Start of Data records

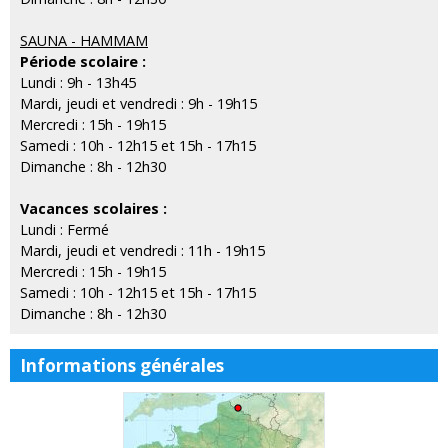
SAUNA - HAMMAM
Période scolaire :
Lundi : 9h - 13h45
Mardi, jeudi et vendredi : 9h - 19h15
Mercredi : 15h - 19h15
Samedi : 10h - 12h15 et 15h - 17h15
Dimanche : 8h - 12h30
Vacances scolaires :
Lundi : Fermé
Mardi, jeudi et vendredi : 11h - 19h15
Mercredi : 15h - 19h15
Samedi : 10h - 12h15 et 15h - 17h15
Dimanche : 8h - 12h30
Informations générales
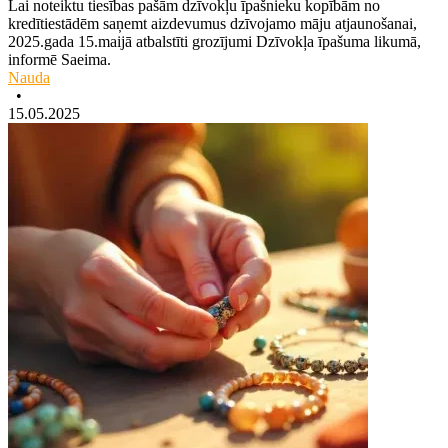
Lai noteiktu tiesības pašām dzīvokļu īpašnieku kopībām no
kredītiestādēm saņemt aizdevumus dzīvojamo māju atjaunošanai,
2025.gada 15.maijā atbalstīti grozījumi Dzīvokļa īpašuma likumā,
informē Saeima.
Nauda
•
15.05.2025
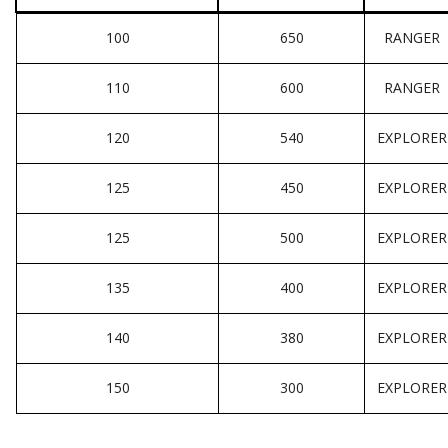
100
650
RANGER
110
600
RANGER
120
540
EXPLORER
125
450
EXPLORER
125
500
EXPLORER
135
400
EXPLORER
140
380
EXPLORER
150
300
EXPLORER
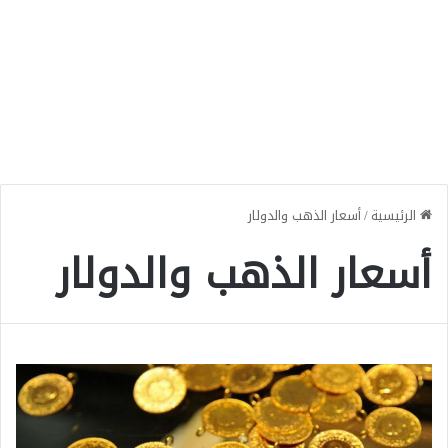
الرئيسية
/
أسعار الذهب والدولار
أسعار الذهب والدولار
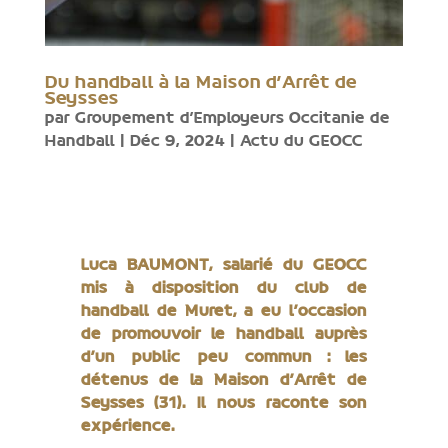
Du handball à la Maison d’Arrêt de
Seysses
par
Groupement d'Employeurs Occitanie de
Handball
|
Déc 9, 2024
|
Actu du GEOCC
Luca BAUMONT, salarié du GEOCC
mis à disposition du club de
handball de Muret, a eu l’occasion
de promouvoir le handball auprès
d’un public peu commun : les
détenus de la Maison d’Arrêt de
Seysses (31). Il nous raconte son
expérience.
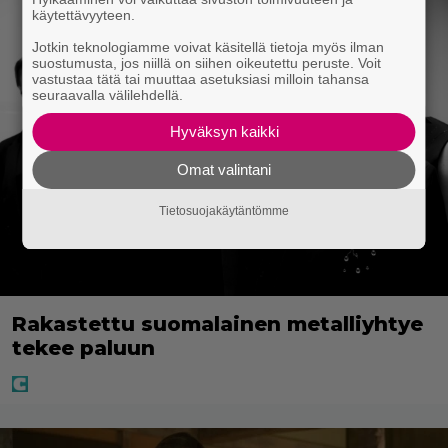
käytettävyyteen.
Jotkin teknologiamme voivat käsitellä tietoja myös ilman
suostumusta, jos niillä on siihen oikeutettu peruste. Voit
vastustaa tätä tai muuttaa asetuksiasi milloin tahansa
seuraavalla välilehdellä.
Hyväksyn kaikki
Omat valintani
Tietosuojakäytäntömme
Rakastettu suomalainen metalliyhtye
tekee paluun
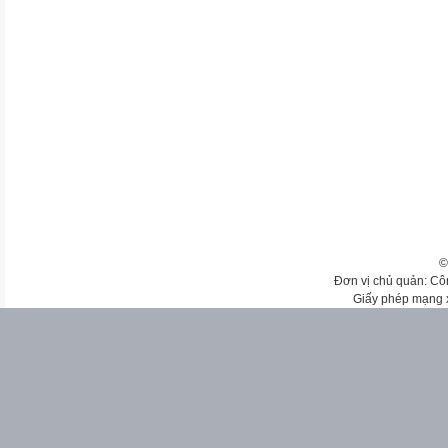
©
Đơn vị chủ quản: Cô
Giấy phép mạng 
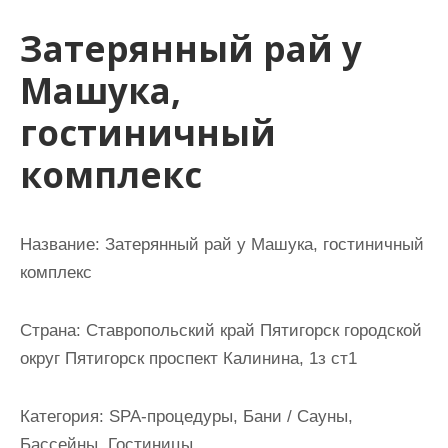
и
Затерянный рай у
м
о
Машука,
м
гостиничный
у
комплекс
Название:
Затерянный рай у Машука, гостиничный
комплекс
Страна:
Ставропольский край Пятигорск городской
округ Пятигорск проспект Калинина, 1з ст1
Категория:
SPA-процедуры, Бани / Сауны,
Бассейны, Гостиницы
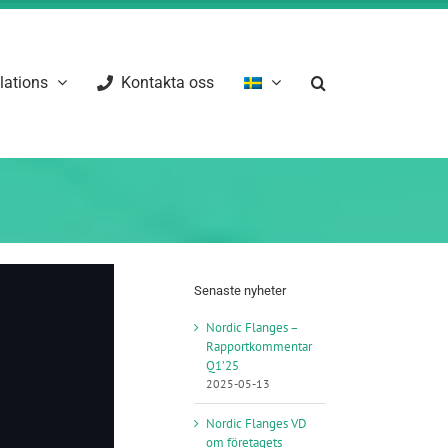
elations
Kontakta oss
Senaste nyheter
Nordic Flanges –
Rapportkommentar
Q1’25
2025-05-13
Nordic Flanges VD
om företagets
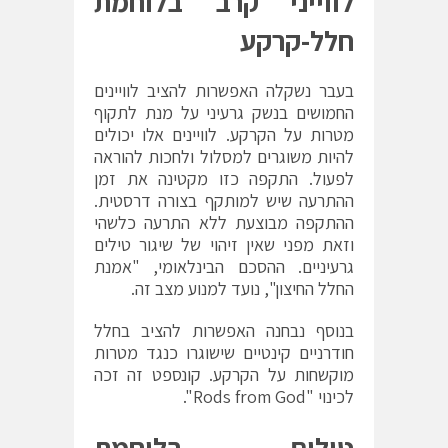
לווייני קרב בלוחמת
חלל-קרקע
בעבר נשקלה האפשרות להציב לוויינים
החמושים בנשק גרעיני על מנת לתקוף
מטרות על הקרקע. לוויינים אלו יכולים
להיות משוגרים למסלול ולחכות להוראה
לפעול. התקפה כזו מקטינה את זמן
ההתרעה שיש למותקף בצורה דרסטית.
ההתקפה מבוצעת ללא התרעה כלשהי
וזאת מפני שאין זיהוי של שיגור טילים
גרעיניים. ההסכם הבינלאומי, "אמנת
החלל החיצון", נועד למנוע מצב זה.
בנוסף נבחנה האפשרות להציב בחלל
חודרניים קינטיים שישוגרו כנגד מטרות
מוקשחות על הקרקע. קונספט זה זכה
לכינוי "Rods from God".
טילים בלוחמת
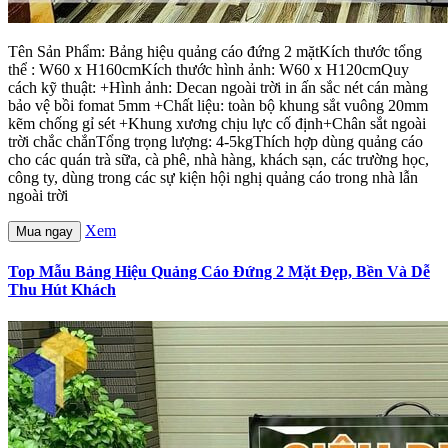
Tên Sản Phẩm: Bảng hiệu quảng cáo đứng 2 mặtKích thước tổng
thể : W60 x H160cmKích thước hình ảnh: W60 x H120cmQuy
cách kỹ thuật: +Hình ảnh: Decan ngoài trời in ấn sắc nét cán màng
bảo vệ bồi fomat 5mm +Chất liệu: toàn bộ khung sắt vuông 20mm
kẽm chống gỉ sét +Khung xương chịu lực cố định+Chân sắt ngoài
trời chắc chắnTổng trọng lượng: 4-5kgThích hợp dùng quảng cáo
cho các quán trà sữa, cà phê, nhà hàng, khách sạn, các trường học,
công ty, dùng trong các sự kiện hội nghị quảng cáo trong nhà lẫn
ngoài trời
Xem
Mua ngay
Top Mẫu Bảng Hiệu Quảng Cáo Đứng 2 Mặt Đẹp, Bền Và Dễ
Thu Hút Khách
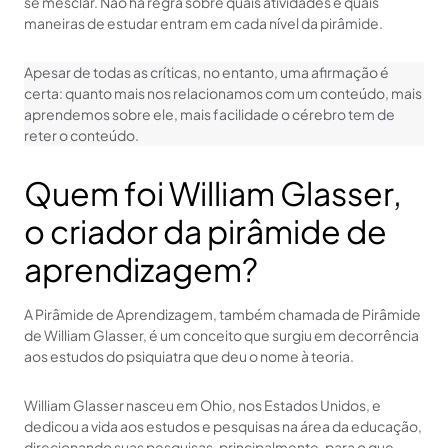
se mesclar. Não há regra sobre quais atividades e quais
maneiras de estudar entram em cada nível da pirâmide.
Apesar de todas as críticas, no entanto, uma afirmação é
certa: quanto mais nos relacionamos com um conteúdo, mais
aprendemos sobre ele, mais facilidade o cérebro tem de
reter o conteúdo.
Quem foi William Glasser,
o criador da pirâmide de
aprendizagem?
A Pirâmide de Aprendizagem, também chamada de Pirâmide
de William Glasser, é um conceito que surgiu em decorrência
aos estudos do psiquiatra que deu o nome à teoria.
William Glasser nasceu em Ohio, nos Estados Unidos, e
dedicou a vida aos estudos e pesquisas na área da educação,
direcionando suas pesquisas, principalmente, para o que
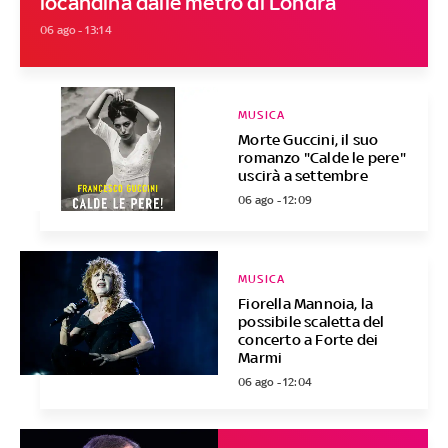
locandina dalle metro di Londra
06 ago - 13:14
MUSICA
Morte Guccini, il suo
romanzo "Calde le pere"
uscirà a settembre
06 ago - 12:09
MUSICA
Fiorella Mannoia, la
possibile scaletta del
concerto a Forte dei
Marmi
06 ago - 12:04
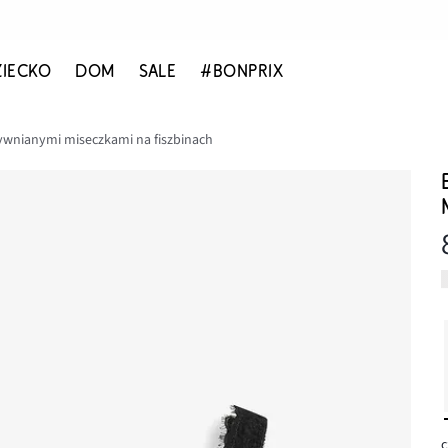
ZIECKO
DOM
SALE
#BONPRIX
ywnianymi miseczkami na fiszbinach
c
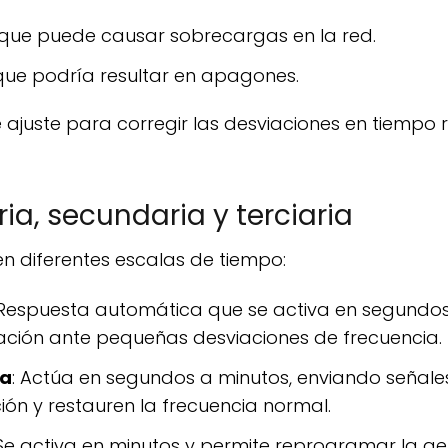
 que puede causar sobrecargas en la red.
, que podría resultar en apagones.
ia, secundaria y terciaria
n diferentes escalas de tiempo:
 Respuesta automática que se activa en segundos
ación ante pequeñas desviaciones de frecuencia.
ia
: Actúa en segundos a minutos, enviando señale
ón y restauren la frecuencia normal.
 Se activa en minutos y permite reprogramar la g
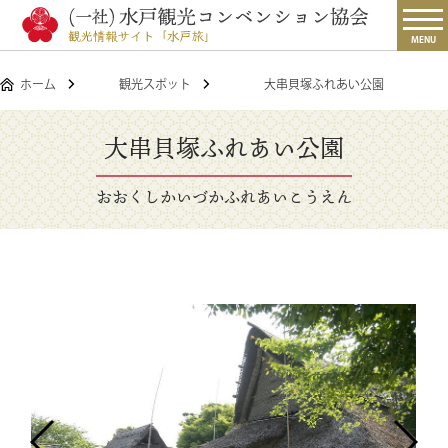
MENU
ホーム
観光スポット
大串貝塚ふれあい公園
大串貝塚ふれあい公園
おおくしかいづかふれあいこうえん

End of Data records

Work task. Count the lines in the listing where the string "vendredi" appears. Answer with the number only.

Exercise output. 2